In 2003, we purchased 2 Canadienne (Canadian is also acceptable) dairy females. One coming from the late Brian Krick in Ontario and the other coming from Leo Paul Provost of Quebec. Since then we have used artificial insemination and raised a few additional females. Our cows are used for family cows and nurse cows. They are still selected based on being functional dairy cows. They need to be structurally correct with the ability to produce on a diet based on forage. They were initially added due to their milk being similar in components to that of a Jersey but with added hardiness. They have not disappointed us. Registration is done with the Canadian Association through the Canadian Livestock Records.
Female breeding stock usually available. Check our sale barn listings.

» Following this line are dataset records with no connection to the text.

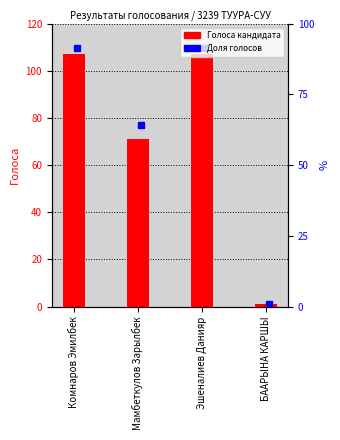

What is the sum of the values at Эшеналиев Данияр and Мамбеткулов Зарылбек?

178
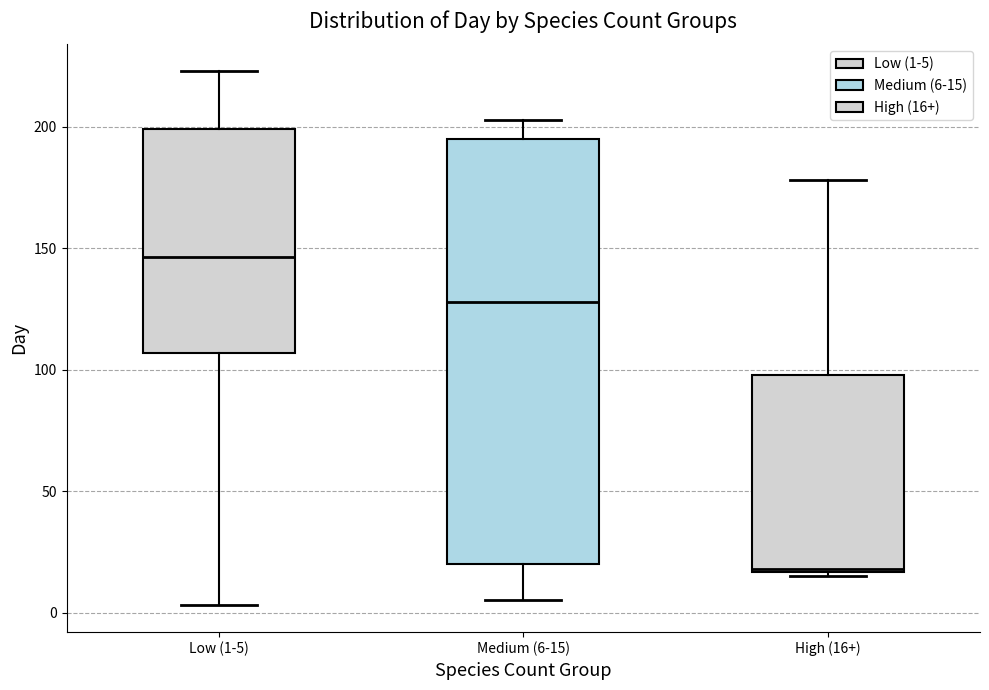

Which box's median line is the lowest?

High (16+)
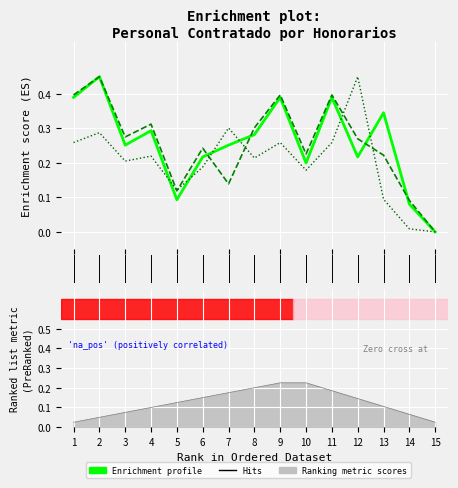

Which series has the widest spread of values?

Enrichment profile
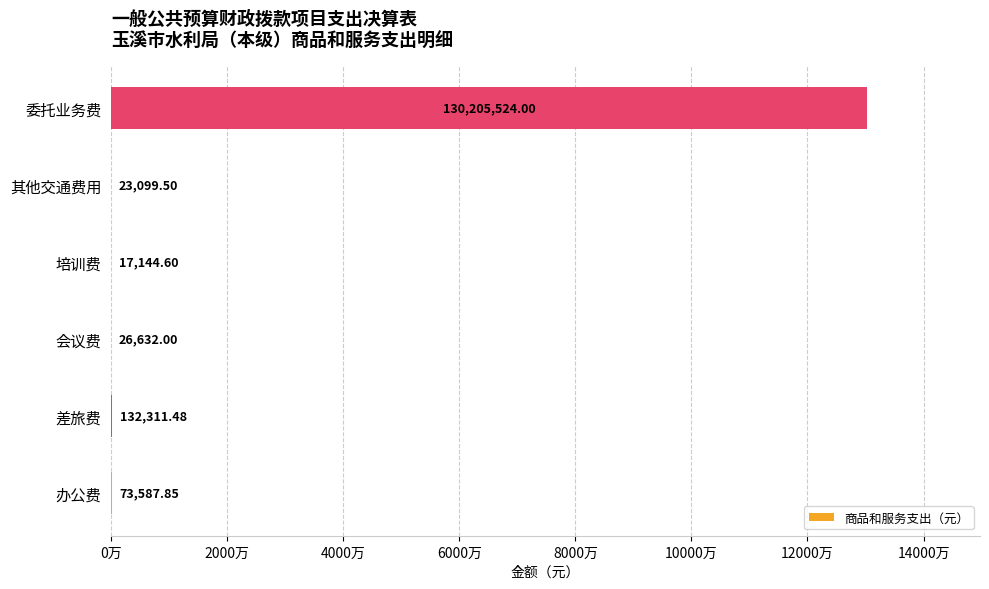

Are the bars horizontal?

Yes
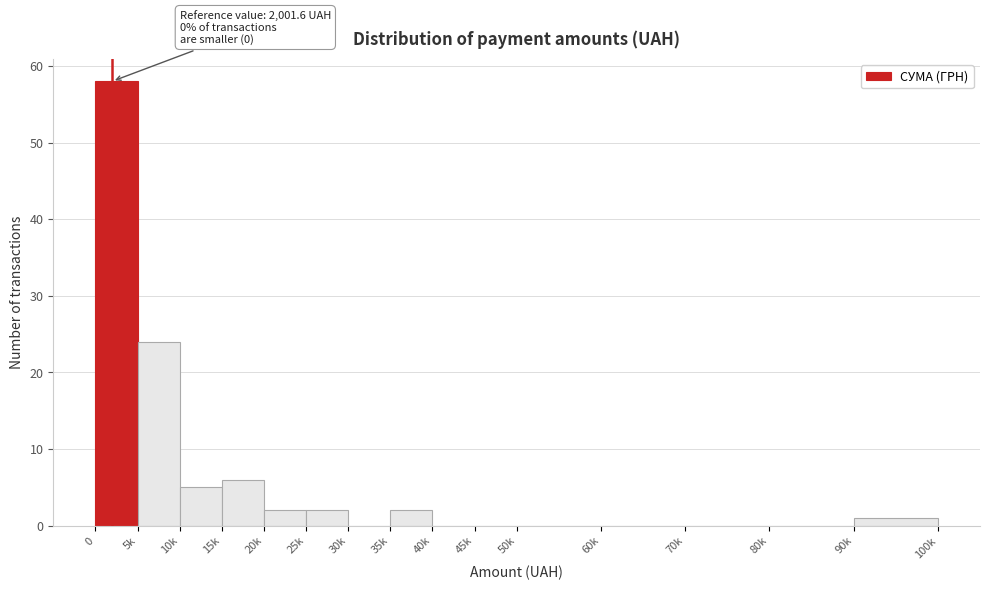

Reading right to left, what are all the values shown in this chart?

90k=1	80k=0	70k=0	60k=0	50k=0	45k=0	40k=0	35k=2	30k=0	25k=2	20k=2	15k=6	10k=5	5k=24	0=58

Canadian history and facts: The Canadienne breed was developed in Canada during the 16th and 17th centuries. However it wasn’t until 1895 that a breed Association was formed. The breed declined over time as many people adopted the bigger imported breeds. Recently they have had a resurgence due to an active Quebec program to encourage their use as well as changes in the dairy industry. Sheer volume of milk is no longer all that matters. Producers are being paid on milk components and have also started to realize the efficiency of some of the smaller breeds. The Canadienne is well adapted to the Canadian climate and does not require as intensive of management as many dairy breeds. Cows are generally small weighing 1000 to 1100 pounds but are known to be long lived and have a docile temperament. In relation to their body size, they are efficient producers of quality milk. Born pale or light tan, they become dark brown or black as they mature while still having a paler muzzle and udder.